İhraç edimesinin ardından akrabası ve köylülerin verdikleri arazide ekolojik tarıma başlayan Rozerin Çatak, sebzenin yanı sıra yine kendisi gibi KHK ile işten çıkarılan arkadaşının açtığı kafede servis edilen şerbet için reyhan da yetiştiriyor. Tarım yaptığı köylülerle kurduğu bağın hastanede çalıştığı yıllarda oluştuğunu anlatan Çatak, onların da bu süreçte kendisine destek verdiğini dile getiriyor. Tarımla uğraşmaya başladığında gündelik hayatı ve sistemle kurulan ilişkiyi daha farklı bir şekilde değerlendirmeye başladığını belirten Çatak, “ Ciddi bir tüketim halindeymişiz. Memur zihniyetinin verdiği o bankalardaki krediler gibi gereksiz şeyler bunlar, hepsi ortadan kalktı. Şimdi hiç bankaya gitmek gibi bir derdim yok. Kredi kartları zihniyetten kurtuldum. Şimdi fark ediyorum da hayatlarımızı tamamen ipoteklemişiz. İlk başta neye uğradığımı şaşırdım ama oturup sağlıklı düşününce kendi adıma ihracı olumlu da karşılayabiliyorum. Çok anlamlı mesela eve gidiyorum iki saat sonra bahçemi özlüyorum. Genelde çok mutlu olmazdım. Şu an inanılmaz mutlu oluyorum. Hele de tarlayı çapa yaptıktan sonra suyu çekiyor ya o an çok keyif alıyorum” diye konuşuyor. Mahsullerini pazarda değil ihraç edilen arkadaşlarının kurduğu yemek fabrikasına vereceğini belirten Çatak, “Tamamen kolektif bir çalışma olacak. Kâra bulaşmadan komünle bir ağ kurmaya çalışıyoruz. Hedefimiz biraz daha büyütmek. Bu hasadı topladıktan sonra kışlık sebzeler ekmeyi düşünüyoruz. Kışın daha büyük bir arazide çalışmayı planlıyoruz. Bunları da ürettikten sonra kendi içimizde dönüştüreceğiz” şeklinde anlatıyor.
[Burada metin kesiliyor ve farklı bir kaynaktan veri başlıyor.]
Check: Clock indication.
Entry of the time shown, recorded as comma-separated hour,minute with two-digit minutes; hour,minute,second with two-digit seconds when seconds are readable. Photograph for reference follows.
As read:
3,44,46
KHK ile ihraçlarının siyasi bir karar olduğunu ve bir gün mutlaka işlerine döneceklerine inandığını da belirten Rozerin Çatak, “Bizim bir mücadelemiz var; anadilde ulaşılabilir nitelikli sağlık hizmeti sunmak. İhraç edilmiş olabiliriz ama nihayetinde hâlâ sağlıkçı kimliğimiz var. Döndüğümüzde kaldığımız yerden bu mücadelemizi tekrar sürdüreceğiz. Ama bu tarım faaliyetlerini işimize döndüğümüz zaman da sürdürmeyi hedefliyoruz” diyor.
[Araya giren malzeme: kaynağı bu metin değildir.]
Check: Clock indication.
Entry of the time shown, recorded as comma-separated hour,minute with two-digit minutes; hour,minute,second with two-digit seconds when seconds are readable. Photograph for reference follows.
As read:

Özellikle kadınların mücadeleyi bırakmaması gerektiğini belirten Çatak, bir arada daha güçlü olunacağını hatırlatarak, “Kadınlar, KHK ile ihraçlara ve diğer baskılara karşı öz gücünün farkına varıp komünal ağın bir parçası olmalı. Örgütlü gücümüzü ne kadar korursak o kadar güçleniriz. Bu süreç geçecek. Ama geçtikten sonra geride bir enkazın kalmaması gerekiyor. Tam tersine daha güçlü daha iradeli ve örgütlü bit kitle oluşmalı. Temel çağrımız örgütlüğümüzü birleştirip bu mücadelemizi daha da yükseltmek’’ diyor.